▶ [Problem to work on]:
Provide only the number of lines in the records below that include "Lagoa".

((

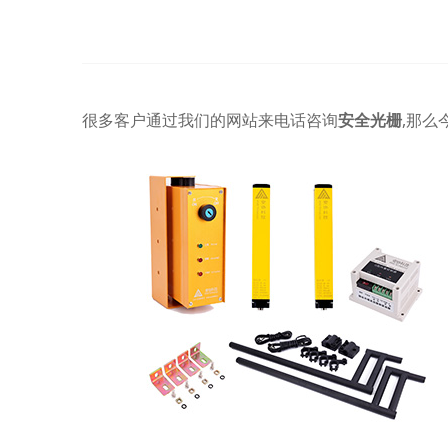
很多客户通过我们的网站来电话咨询
安全光栅
,那么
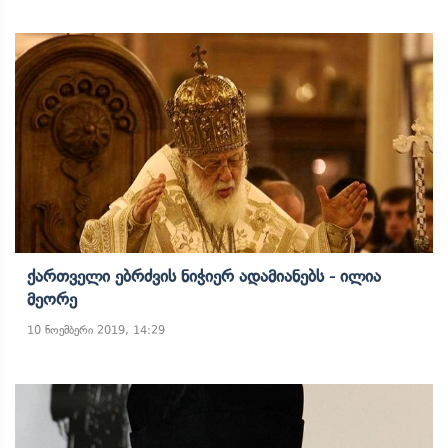
Ქართველი Ებრძვის Ნიჭიერ Ადამიანებს - Ილია
Მეორე
10 ნოემბერი 2019, 14:29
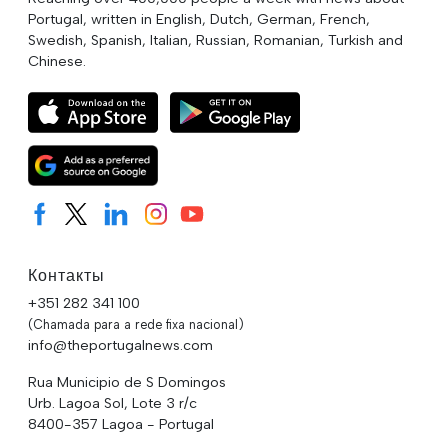
Portugal, written in English, Dutch, German, French,
Swedish, Spanish, Italian, Russian, Romanian, Turkish and
Chinese.
Контакты
+351 282 341 100
(Chamada para a rede fixa nacional)
info@theportugalnews.com
Rua Municipio de S Domingos
Urb. Lagoa Sol, Lote 3 r/c
8400-357 Lagoa - Portugal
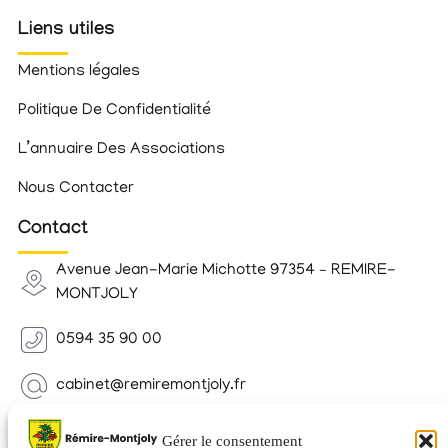
Liens utiles
Mentions légales
Politique De Confidentialité
L’annuaire Des Associations
Nous Contacter
Contact
Avenue Jean-Marie Michotte 97354 – REMIRE-
MONTJOLY
0594 35 90 00
cabinet@remiremontjoly.fr
Newsletter
Gérer le consentement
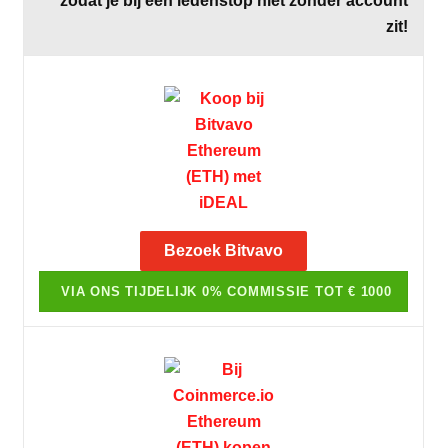
zodat je bij een ledenstop niet zonder account
zit!
Bezoek Bitvavo
VIA ONS TIJDELIJK 0% COMMISSIE TOT € 1000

))

▶ [Task answer]:
2